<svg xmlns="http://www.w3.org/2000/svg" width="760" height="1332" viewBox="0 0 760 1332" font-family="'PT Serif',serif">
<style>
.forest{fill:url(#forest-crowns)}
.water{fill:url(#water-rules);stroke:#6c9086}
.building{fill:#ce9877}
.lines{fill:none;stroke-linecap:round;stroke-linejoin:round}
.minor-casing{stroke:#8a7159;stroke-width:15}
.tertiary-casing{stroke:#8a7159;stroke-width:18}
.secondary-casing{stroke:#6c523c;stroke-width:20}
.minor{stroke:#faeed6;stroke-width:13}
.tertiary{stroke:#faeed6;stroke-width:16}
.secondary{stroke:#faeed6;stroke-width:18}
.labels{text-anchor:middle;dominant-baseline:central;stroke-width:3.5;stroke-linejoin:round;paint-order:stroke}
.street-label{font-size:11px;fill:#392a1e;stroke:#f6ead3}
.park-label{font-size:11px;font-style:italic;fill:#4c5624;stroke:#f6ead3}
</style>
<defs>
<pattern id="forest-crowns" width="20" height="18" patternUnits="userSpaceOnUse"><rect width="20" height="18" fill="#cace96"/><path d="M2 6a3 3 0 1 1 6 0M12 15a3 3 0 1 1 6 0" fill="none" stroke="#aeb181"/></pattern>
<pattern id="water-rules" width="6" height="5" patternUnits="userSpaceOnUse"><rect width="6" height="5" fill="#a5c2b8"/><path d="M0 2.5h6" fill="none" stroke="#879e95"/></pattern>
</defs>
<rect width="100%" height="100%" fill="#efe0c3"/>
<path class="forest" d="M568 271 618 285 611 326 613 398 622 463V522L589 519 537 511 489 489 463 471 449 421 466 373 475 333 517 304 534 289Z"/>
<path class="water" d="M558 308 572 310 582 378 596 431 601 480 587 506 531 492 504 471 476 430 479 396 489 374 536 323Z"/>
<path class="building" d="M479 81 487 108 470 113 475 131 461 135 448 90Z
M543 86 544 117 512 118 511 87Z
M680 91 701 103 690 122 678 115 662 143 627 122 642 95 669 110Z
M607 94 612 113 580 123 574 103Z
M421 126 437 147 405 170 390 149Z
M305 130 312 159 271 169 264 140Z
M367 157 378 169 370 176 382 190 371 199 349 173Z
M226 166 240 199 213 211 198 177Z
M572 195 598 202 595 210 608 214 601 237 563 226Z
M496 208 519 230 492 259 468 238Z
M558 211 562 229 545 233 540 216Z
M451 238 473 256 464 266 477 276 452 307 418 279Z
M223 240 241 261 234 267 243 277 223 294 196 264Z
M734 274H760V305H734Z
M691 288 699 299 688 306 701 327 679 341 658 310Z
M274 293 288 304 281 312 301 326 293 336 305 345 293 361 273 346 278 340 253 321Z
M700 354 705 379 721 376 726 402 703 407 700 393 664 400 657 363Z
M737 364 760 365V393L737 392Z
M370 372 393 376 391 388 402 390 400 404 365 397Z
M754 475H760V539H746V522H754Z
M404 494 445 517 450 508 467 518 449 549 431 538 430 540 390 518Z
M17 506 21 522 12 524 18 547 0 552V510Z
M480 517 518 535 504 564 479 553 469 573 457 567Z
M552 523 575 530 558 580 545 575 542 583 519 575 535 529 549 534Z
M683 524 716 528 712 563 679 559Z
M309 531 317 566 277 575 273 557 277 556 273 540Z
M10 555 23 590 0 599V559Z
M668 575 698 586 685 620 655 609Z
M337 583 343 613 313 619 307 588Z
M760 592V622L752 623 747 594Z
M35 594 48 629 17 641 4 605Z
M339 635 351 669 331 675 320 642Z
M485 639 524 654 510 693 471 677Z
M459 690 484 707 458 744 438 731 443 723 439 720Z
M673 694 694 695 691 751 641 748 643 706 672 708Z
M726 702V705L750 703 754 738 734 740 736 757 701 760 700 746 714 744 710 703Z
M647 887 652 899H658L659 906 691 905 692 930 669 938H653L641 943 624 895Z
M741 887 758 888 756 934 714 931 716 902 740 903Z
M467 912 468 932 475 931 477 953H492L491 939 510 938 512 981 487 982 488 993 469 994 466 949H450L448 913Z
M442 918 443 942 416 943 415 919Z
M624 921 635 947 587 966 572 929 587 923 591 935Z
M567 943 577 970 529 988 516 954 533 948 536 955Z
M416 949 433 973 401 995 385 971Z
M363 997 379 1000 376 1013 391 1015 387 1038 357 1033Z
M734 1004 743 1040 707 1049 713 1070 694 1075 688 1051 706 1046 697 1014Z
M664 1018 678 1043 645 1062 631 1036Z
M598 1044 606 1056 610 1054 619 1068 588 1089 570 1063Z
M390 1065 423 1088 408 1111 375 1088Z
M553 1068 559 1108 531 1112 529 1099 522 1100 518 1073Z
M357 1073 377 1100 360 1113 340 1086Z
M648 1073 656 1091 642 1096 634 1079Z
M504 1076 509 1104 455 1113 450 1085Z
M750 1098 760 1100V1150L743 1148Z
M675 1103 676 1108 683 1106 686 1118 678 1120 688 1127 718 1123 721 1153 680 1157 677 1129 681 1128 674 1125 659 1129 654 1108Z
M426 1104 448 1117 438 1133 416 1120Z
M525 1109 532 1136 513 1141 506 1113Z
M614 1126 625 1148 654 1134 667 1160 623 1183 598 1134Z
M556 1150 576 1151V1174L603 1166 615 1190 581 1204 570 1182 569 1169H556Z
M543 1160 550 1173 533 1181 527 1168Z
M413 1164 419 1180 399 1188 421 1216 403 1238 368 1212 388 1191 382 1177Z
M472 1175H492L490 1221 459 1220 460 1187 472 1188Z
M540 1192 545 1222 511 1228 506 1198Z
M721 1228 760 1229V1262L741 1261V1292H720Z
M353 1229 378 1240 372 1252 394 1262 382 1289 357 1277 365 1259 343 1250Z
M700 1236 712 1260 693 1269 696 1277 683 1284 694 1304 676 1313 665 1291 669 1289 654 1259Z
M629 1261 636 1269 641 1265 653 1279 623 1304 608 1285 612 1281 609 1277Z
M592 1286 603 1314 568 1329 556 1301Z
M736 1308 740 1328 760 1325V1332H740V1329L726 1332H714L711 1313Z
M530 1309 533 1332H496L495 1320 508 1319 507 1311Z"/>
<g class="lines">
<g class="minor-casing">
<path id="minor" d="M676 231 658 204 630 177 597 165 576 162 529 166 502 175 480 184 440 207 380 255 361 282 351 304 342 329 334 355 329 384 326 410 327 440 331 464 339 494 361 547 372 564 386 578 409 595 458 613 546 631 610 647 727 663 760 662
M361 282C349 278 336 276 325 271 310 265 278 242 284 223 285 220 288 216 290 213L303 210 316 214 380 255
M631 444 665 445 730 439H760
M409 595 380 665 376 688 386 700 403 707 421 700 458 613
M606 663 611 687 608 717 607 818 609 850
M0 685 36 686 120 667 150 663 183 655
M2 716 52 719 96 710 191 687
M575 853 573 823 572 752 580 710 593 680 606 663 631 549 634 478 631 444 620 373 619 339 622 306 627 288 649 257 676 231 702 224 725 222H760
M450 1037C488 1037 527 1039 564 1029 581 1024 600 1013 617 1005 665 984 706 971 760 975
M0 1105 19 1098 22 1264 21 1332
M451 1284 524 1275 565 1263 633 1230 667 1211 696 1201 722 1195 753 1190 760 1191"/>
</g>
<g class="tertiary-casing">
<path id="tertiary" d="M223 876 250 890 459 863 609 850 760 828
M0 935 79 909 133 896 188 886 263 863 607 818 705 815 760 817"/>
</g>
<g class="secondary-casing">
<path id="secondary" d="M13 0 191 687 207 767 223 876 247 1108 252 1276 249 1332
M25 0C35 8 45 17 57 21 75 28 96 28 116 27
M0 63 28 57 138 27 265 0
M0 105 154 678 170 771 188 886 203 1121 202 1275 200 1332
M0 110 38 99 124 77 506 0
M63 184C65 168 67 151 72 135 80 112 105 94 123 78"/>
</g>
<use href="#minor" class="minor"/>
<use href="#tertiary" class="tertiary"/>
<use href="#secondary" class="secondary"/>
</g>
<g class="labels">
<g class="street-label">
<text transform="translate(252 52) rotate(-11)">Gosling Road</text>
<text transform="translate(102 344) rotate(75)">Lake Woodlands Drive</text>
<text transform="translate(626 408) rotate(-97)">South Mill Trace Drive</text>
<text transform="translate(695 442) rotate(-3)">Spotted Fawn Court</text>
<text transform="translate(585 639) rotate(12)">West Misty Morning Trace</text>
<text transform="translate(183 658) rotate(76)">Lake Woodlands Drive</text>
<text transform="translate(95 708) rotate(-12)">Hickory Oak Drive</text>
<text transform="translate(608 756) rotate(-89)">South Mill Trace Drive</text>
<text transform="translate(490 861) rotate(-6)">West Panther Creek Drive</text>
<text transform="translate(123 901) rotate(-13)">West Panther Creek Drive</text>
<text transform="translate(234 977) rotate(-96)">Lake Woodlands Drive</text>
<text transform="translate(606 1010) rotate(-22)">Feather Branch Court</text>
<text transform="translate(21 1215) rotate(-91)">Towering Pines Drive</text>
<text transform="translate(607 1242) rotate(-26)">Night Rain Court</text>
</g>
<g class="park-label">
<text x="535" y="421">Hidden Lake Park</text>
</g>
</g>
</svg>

--*--

§ Task to complete
Check each line in the records above for the word "lines". Return those that have it.

§ Task result
.lines{fill:none;stroke-linecap:round;stroke-linejoin:round}
<g class="lines">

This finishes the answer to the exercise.